» EXCERPTED PASSAGE

::::

2006-09-11 Thread Philippe C.D. Robert

On 10.09.2006, at 22:43, Helge Hess wrote:

On Sep 10, 2006, at 22:00, Philippe C.D. Robert wrote:
Well, for the advertisement. What would you say, _why_ is GNUstep  
good for that? :-)


Eg Ruby tries to get into that market by allowing the user to  
contruct flashy web 2.0 apps in a few minutes (and they do not  
seem to succeed). Do we have a similiar unique feature which  
could drive enterprise people to try GNUstep?


These people are not exactly waiting for yet another cross- 
platform framework. IMO the only chance for GNUstep to get some  
wider adoption is to focus on the desktop paradigm for X11 based  
Unices. But then again, we had this discussion for a very long  
time...


Hm, the response is slightly out of context, no? :-) Please don't  
turn it into the discussion "we had a for a very long time", we all  
know that :-) The initial point was an agreement that as a desktop  
we have nothing to advertise successfully _right now_ and the  
question what we _could_ advertise w/o disappointing people.


Well, maybe was the phrasing slightly suboptimal, but not the message  
behind it ... ;-) Besides, we don't have a desktop (yet) and never  
will because some project members don't want GNUstep to become a  
desktop in the first place. This is legitimate, but I am convinced  
this has negative impacts on the "progress" of the entire project.

::::

» RECORD EXCERPTS
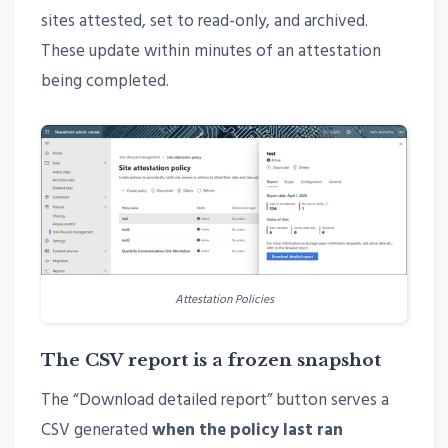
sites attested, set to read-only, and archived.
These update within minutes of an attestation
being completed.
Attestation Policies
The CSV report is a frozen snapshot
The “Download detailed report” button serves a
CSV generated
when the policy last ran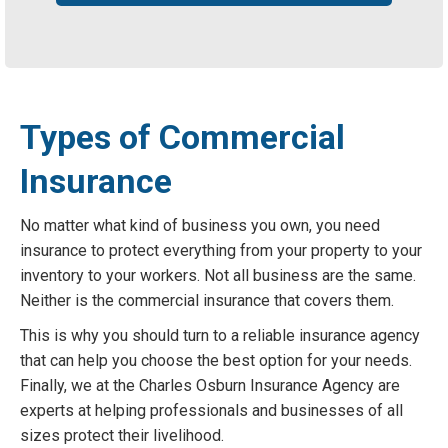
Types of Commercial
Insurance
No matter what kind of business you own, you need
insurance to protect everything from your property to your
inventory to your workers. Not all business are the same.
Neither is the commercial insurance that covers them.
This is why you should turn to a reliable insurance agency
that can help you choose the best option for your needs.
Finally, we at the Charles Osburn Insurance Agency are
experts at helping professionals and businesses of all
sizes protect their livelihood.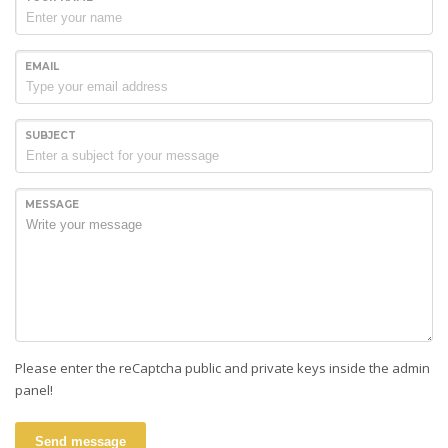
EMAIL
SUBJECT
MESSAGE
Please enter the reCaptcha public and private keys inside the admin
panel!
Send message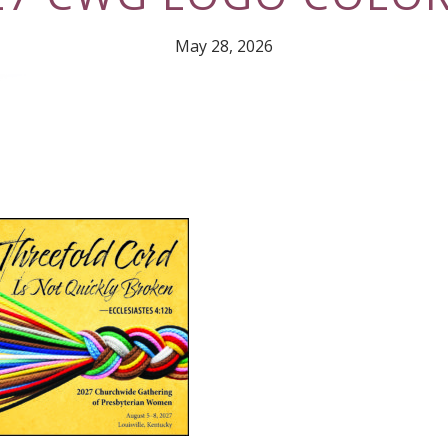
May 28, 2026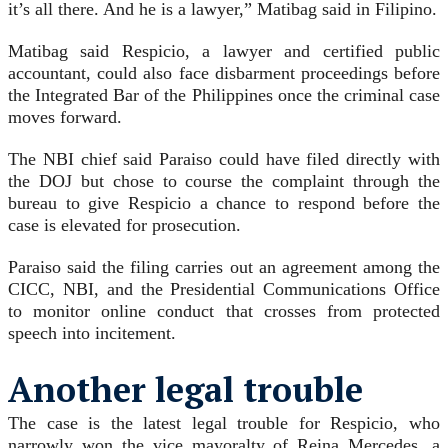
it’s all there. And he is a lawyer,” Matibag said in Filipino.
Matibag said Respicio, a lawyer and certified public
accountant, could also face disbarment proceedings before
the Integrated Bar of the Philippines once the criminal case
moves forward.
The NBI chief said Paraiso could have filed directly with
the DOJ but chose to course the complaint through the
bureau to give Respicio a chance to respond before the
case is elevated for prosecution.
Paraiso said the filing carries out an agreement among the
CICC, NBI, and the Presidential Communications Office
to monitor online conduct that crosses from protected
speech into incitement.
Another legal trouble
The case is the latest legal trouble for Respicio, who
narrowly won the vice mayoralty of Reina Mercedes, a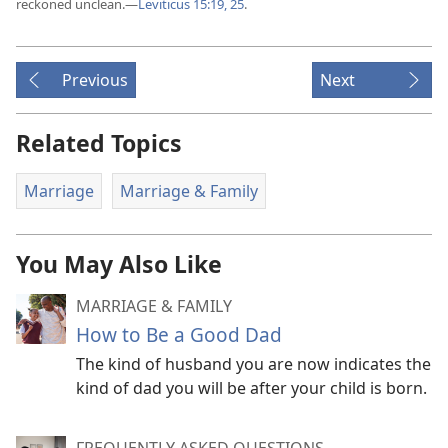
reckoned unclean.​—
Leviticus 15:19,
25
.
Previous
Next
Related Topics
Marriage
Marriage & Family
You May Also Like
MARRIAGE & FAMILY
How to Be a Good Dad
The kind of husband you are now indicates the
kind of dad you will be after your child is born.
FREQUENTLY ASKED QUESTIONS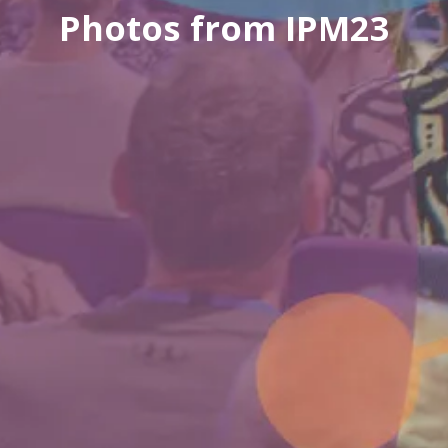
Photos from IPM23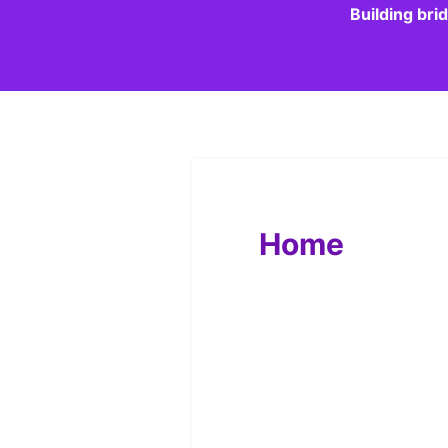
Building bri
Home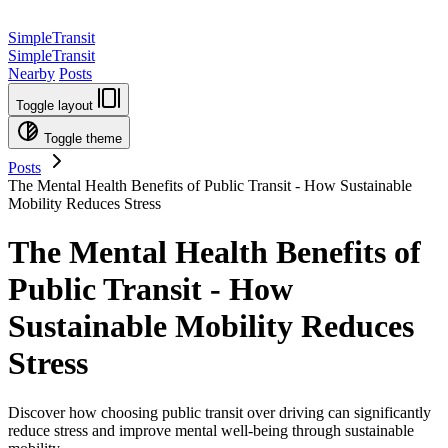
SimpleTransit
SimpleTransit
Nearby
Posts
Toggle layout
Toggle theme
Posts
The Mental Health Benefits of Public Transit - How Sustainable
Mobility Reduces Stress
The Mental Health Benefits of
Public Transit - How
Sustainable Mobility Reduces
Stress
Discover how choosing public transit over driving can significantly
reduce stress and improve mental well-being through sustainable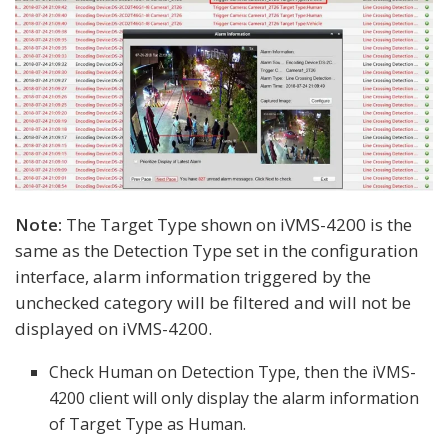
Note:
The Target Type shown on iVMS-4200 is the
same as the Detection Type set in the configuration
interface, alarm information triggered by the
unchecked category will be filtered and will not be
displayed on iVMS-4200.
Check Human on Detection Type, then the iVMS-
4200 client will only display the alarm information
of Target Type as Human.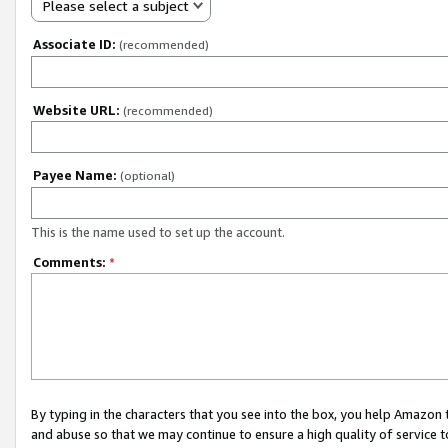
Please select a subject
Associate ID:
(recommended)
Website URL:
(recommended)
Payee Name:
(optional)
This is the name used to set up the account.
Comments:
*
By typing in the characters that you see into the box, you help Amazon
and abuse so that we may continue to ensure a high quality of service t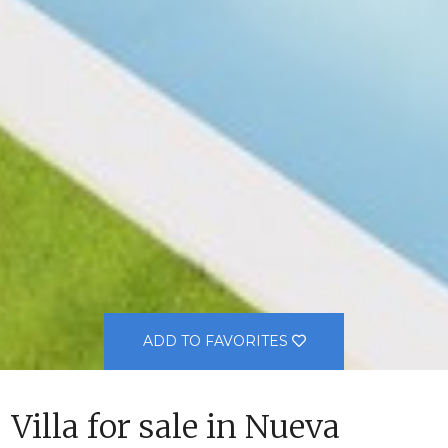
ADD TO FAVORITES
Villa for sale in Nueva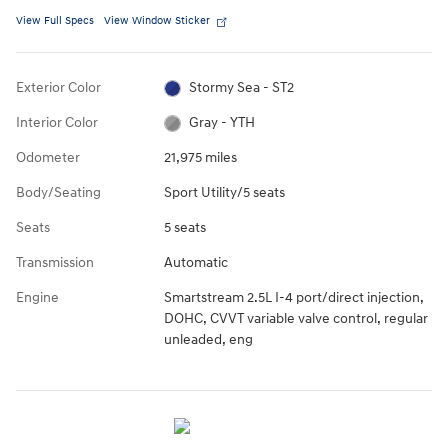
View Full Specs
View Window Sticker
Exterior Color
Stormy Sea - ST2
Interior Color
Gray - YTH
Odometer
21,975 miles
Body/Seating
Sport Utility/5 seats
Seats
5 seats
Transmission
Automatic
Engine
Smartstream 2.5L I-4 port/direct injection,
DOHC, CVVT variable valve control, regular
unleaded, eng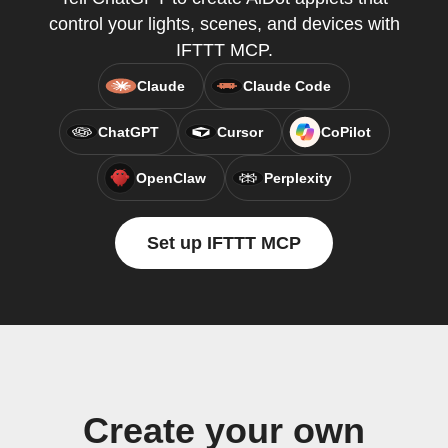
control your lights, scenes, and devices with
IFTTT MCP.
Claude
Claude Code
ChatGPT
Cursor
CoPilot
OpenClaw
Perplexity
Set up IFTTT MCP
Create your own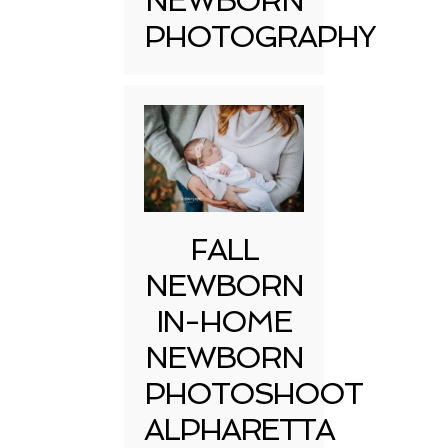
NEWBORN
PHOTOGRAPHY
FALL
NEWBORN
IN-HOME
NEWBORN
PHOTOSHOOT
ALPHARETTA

::::

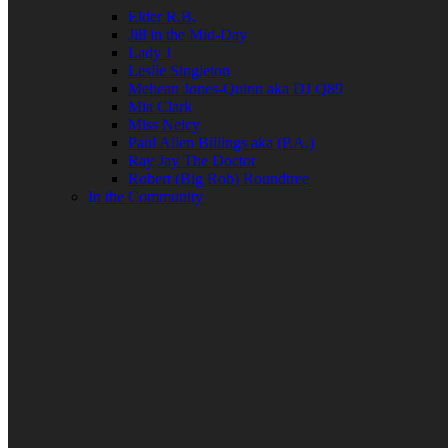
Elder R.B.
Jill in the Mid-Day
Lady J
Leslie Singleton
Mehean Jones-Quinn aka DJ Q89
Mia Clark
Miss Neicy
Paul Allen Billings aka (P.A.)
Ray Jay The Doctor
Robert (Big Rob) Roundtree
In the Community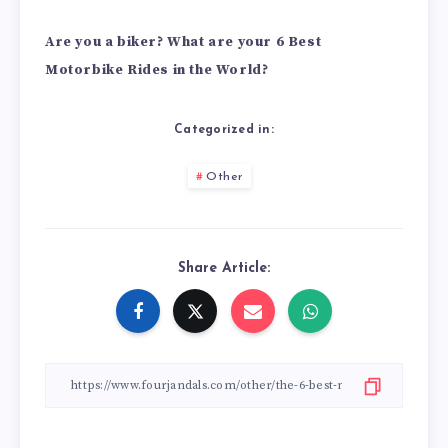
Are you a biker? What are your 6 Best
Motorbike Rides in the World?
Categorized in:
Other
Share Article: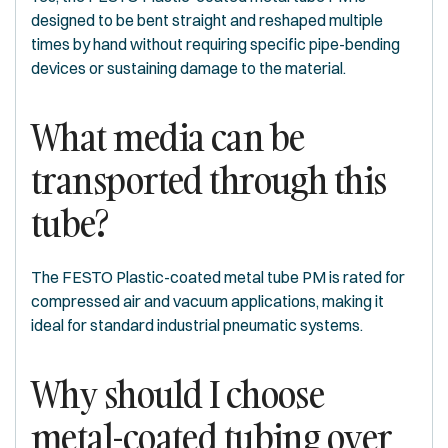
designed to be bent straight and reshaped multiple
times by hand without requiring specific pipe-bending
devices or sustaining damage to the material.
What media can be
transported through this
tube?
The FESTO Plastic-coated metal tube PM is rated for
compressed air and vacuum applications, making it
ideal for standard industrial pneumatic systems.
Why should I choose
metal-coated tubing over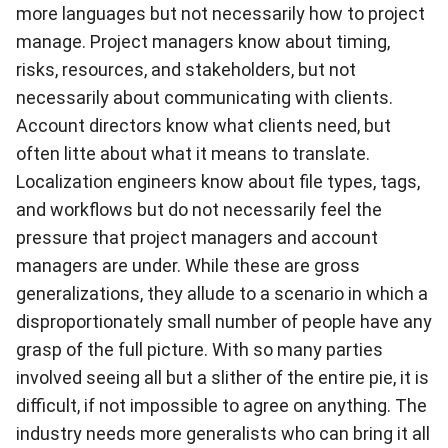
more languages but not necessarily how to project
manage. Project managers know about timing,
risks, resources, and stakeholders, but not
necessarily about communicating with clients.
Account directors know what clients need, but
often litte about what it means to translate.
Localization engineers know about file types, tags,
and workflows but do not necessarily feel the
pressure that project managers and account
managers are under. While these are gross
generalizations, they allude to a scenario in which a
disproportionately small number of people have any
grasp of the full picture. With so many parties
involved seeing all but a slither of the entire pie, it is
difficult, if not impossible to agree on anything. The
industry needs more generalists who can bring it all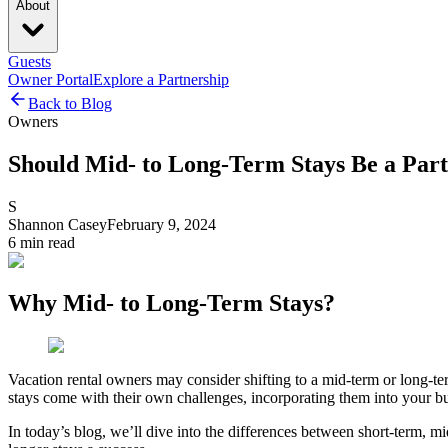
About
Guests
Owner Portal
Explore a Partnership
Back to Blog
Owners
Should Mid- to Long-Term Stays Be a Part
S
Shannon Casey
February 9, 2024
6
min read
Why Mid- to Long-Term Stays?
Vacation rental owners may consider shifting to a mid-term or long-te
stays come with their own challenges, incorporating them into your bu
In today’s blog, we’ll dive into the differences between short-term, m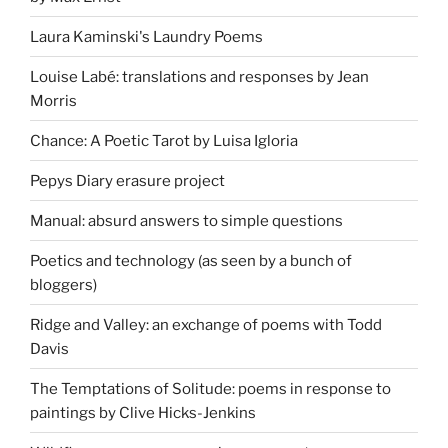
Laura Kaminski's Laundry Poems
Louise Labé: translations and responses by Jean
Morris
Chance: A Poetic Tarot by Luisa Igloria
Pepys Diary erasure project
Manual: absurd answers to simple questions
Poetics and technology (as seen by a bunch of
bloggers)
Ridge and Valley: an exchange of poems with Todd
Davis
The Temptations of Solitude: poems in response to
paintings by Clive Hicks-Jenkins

::::

» TASK OBJECTIVE
Please write the next part of the GNUstep mailing-list exchange, picking up after its final sentence. The listing has no connection to the GNUstep mailing-list exchange.

» EXERCISE OUTPUT
Nicola correctly said that the best thing about GNUstep is the  
Foundation library. Though I have a few issues (eg bad out-of-the- 
box FHS support) it can certainly be considered finished.

Now the question is whether we can somehow advertise this fact?


So the question is whether gstep-base could be interesting for  
people and why. Can we put that into an ad which triggers someone?


Why do you think do we have "nothing to advertise successfully" after  
all those years? Do you really believe it is sufficient to advertise  
solely GNUstep base in some form or another in these days? Even  
though it is possible to do good marketing w/o having any product, it  
won't actually be easy to successfully promote GNUstep in the  
enterprise world in these days... Also, what exactly is the purpose  
of the amazing Gorm application when there is no usable UI  
environment (exaggerating, I know)? The real strength of OpenStep/ 
Cocoa is IMO the AppKit in conjunction with IB/Gorm, hence this is  
what we should focus on (and advertise), even if it's not yet 100%  
there! Of course this will again trigger the discussion wrt a real  
GNUstep desktop environment, I am afraid ;-)


Anyway, what would be your proposal?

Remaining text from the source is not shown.